TASK: Everything from the line containing "fx_px: 2192" through the line containing "tilt_deg: -0.7" should be repeated exactly, and nothing else from the data.

RECORDS FOR PROCESSING:
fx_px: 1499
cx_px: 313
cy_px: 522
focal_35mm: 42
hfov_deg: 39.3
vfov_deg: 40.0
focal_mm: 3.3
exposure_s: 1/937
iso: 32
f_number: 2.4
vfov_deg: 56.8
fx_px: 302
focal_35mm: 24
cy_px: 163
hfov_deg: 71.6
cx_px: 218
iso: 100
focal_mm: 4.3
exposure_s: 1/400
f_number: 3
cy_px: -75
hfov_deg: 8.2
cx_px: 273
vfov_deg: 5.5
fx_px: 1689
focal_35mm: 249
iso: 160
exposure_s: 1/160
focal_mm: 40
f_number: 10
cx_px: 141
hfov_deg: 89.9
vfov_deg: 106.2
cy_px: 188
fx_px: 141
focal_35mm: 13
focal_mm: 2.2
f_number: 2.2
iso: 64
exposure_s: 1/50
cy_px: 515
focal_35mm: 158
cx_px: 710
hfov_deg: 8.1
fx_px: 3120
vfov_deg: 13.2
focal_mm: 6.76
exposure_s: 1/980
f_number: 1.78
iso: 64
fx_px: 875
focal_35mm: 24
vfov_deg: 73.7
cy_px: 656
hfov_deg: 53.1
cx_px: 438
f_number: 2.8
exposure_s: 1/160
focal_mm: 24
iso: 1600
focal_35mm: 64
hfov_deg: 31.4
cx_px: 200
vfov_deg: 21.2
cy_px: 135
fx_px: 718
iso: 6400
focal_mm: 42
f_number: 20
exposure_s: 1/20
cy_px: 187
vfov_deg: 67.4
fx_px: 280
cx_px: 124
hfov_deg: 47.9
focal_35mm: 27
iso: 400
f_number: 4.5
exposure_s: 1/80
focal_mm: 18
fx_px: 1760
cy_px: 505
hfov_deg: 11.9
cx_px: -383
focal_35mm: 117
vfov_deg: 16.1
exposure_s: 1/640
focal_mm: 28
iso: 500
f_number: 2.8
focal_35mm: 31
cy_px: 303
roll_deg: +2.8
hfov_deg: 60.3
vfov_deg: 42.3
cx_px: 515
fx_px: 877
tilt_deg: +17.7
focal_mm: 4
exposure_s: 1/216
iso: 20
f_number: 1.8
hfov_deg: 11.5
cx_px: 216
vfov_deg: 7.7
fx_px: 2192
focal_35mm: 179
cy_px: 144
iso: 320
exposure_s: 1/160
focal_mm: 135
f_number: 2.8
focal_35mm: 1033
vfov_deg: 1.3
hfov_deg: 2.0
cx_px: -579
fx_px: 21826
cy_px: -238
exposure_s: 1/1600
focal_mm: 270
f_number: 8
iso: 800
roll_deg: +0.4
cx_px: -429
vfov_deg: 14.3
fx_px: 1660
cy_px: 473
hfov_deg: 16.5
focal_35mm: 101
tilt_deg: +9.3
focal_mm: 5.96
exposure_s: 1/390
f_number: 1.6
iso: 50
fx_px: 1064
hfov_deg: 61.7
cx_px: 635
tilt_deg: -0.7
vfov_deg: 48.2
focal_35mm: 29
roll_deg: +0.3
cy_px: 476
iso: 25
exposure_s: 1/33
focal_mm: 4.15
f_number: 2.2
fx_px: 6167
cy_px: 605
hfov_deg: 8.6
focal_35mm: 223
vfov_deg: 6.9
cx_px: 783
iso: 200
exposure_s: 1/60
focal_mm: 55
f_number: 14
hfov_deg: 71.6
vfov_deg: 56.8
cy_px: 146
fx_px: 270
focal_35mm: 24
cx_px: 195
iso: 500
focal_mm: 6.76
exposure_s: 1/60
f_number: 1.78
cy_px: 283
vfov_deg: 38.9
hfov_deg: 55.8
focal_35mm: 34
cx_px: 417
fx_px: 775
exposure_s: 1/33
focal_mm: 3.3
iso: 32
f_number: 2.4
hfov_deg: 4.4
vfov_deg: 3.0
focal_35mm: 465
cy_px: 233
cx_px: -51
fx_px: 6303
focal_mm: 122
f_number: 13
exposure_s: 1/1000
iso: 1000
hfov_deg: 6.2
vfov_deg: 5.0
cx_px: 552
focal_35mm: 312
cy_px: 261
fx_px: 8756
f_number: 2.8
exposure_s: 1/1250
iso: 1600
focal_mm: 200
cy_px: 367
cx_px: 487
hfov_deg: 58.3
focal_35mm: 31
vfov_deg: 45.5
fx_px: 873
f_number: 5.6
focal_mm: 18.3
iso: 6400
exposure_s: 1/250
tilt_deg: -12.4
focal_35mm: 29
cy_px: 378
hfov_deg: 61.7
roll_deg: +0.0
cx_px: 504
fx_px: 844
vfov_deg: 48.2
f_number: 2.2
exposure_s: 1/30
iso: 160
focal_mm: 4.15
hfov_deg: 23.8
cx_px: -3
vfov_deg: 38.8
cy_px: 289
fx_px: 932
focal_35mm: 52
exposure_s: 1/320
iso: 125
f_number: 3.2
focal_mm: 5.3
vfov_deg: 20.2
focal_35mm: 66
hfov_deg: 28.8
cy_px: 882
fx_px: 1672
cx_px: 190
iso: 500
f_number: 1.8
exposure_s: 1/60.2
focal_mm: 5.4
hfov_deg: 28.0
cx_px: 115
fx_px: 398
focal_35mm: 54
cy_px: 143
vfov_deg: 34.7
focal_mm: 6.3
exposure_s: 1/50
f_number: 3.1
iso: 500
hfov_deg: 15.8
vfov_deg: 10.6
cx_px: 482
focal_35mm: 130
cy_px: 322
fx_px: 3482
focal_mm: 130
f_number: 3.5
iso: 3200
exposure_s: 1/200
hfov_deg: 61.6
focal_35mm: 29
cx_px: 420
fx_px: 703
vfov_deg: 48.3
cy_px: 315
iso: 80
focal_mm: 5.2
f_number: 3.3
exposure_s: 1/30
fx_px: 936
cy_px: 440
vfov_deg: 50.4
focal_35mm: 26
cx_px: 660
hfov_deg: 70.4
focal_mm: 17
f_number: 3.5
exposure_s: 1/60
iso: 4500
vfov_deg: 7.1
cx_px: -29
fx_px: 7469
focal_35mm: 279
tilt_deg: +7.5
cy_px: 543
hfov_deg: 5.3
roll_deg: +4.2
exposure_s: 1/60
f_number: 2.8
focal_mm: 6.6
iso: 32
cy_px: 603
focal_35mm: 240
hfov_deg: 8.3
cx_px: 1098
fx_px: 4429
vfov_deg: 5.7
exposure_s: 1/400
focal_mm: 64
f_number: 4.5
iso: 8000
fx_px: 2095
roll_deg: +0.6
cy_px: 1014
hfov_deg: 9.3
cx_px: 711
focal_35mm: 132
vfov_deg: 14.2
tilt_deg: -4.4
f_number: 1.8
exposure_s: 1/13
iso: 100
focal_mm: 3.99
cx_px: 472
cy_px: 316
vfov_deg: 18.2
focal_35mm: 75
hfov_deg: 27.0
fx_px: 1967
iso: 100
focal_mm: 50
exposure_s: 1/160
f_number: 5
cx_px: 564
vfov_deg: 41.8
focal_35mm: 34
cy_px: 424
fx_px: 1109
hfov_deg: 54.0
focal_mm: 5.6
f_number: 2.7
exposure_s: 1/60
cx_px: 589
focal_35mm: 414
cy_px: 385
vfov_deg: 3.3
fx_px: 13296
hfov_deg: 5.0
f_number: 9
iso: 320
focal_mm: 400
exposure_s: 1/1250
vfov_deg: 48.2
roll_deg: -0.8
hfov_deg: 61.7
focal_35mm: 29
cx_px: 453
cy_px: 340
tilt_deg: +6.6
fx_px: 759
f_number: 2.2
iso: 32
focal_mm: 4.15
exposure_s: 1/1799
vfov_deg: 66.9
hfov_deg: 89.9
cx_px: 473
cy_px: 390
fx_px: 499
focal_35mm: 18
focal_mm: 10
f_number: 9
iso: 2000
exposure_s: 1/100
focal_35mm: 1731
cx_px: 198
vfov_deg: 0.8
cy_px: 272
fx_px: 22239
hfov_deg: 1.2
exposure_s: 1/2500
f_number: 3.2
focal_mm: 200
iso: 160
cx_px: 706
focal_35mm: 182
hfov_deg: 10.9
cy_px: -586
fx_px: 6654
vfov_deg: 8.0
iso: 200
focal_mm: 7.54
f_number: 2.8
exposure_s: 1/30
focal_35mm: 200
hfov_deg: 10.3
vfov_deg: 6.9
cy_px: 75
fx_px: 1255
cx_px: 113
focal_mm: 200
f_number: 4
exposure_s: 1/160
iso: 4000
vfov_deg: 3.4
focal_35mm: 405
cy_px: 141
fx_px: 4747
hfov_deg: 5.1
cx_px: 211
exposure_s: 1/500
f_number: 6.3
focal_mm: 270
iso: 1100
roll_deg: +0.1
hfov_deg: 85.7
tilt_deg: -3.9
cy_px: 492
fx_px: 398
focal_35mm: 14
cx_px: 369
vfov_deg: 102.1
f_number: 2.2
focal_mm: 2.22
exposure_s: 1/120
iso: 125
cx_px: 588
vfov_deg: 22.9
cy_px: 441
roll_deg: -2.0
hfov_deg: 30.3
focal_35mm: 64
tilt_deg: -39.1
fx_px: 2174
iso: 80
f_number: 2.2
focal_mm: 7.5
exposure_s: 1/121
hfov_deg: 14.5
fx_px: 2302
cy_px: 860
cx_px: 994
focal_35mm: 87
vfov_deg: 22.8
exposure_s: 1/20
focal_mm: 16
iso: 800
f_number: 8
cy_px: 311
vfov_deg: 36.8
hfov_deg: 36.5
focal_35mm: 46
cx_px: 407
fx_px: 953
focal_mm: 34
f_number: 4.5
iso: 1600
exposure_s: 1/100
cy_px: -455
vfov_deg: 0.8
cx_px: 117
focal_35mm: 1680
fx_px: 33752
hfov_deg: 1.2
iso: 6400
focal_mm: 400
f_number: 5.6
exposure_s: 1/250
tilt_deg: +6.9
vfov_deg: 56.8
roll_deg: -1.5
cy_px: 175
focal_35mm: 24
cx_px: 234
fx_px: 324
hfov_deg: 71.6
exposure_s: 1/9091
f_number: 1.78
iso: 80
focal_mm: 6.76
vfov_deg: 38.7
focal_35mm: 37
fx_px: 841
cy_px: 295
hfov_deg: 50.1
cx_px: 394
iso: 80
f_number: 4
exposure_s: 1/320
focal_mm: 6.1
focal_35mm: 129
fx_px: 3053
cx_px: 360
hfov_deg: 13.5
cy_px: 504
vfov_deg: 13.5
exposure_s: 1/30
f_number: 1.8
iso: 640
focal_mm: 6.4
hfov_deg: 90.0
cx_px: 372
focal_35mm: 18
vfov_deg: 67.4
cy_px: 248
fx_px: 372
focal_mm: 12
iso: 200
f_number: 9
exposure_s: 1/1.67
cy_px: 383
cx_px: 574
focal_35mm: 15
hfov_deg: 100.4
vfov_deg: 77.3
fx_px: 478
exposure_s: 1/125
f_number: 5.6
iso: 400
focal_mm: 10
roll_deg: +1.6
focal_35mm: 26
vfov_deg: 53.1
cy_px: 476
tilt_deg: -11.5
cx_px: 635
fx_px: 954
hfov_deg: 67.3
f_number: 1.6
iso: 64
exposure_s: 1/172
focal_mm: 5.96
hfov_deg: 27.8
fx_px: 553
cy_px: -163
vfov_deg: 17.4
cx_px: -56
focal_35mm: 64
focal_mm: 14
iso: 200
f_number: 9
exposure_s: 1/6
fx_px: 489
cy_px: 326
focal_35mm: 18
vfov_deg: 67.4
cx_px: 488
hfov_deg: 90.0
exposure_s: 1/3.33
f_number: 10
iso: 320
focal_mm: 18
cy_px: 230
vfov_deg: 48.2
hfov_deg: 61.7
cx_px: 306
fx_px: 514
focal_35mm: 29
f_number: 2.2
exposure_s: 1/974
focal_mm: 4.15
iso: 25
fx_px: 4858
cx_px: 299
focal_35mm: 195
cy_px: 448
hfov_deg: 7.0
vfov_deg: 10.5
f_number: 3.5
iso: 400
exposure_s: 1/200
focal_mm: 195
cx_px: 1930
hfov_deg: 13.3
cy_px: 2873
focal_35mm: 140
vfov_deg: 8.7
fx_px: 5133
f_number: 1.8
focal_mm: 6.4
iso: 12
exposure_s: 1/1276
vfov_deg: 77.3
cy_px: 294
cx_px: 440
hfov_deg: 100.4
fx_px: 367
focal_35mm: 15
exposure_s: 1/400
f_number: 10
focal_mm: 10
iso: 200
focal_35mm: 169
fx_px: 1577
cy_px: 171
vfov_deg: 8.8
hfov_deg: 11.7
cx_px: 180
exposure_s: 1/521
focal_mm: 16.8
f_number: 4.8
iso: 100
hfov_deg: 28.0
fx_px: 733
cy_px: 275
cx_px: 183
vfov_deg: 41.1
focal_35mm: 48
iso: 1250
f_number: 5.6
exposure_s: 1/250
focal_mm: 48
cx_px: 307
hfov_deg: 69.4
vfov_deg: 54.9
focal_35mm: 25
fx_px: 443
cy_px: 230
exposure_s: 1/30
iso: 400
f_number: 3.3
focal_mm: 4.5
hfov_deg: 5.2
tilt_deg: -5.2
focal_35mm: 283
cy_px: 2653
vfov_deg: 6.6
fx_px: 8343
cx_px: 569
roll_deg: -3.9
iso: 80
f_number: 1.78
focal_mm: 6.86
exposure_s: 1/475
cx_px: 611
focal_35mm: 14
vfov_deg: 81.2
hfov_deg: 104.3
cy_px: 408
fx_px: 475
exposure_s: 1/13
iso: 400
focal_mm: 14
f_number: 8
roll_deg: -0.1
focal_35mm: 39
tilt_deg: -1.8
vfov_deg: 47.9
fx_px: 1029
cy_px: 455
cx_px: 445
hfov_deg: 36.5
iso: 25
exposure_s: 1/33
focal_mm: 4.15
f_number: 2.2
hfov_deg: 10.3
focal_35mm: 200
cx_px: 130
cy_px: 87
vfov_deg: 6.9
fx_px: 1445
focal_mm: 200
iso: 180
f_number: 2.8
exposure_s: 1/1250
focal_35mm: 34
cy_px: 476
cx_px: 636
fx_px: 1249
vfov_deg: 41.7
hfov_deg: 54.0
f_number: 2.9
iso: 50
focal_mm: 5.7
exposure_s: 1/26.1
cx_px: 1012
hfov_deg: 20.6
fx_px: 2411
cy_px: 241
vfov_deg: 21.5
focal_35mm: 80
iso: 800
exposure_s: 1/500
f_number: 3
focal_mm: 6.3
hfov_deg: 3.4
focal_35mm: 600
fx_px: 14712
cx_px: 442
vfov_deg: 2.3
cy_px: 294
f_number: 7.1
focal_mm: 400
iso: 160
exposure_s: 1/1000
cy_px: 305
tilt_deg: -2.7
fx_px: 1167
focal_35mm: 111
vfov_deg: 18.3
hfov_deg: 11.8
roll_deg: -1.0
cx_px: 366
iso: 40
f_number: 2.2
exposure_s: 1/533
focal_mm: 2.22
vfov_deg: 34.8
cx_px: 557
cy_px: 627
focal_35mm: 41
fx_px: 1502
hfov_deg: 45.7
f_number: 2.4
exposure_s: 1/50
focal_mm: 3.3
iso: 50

SOLUTION:
fx_px: 2192
focal_35mm: 179
cy_px: 144
iso: 320
exposure_s: 1/160
focal_mm: 135
f_number: 2.8
focal_35mm: 1033
vfov_deg: 1.3
hfov_deg: 2.0
cx_px: -579
fx_px: 21826
cy_px: -238
exposure_s: 1/1600
focal_mm: 270
f_number: 8
iso: 800
roll_deg: +0.4
cx_px: -429
vfov_deg: 14.3
fx_px: 1660
cy_px: 473
hfov_deg: 16.5
focal_35mm: 101
tilt_deg: +9.3
focal_mm: 5.96
exposure_s: 1/390
f_number: 1.6
iso: 50
fx_px: 1064
hfov_deg: 61.7
cx_px: 635
tilt_deg: -0.7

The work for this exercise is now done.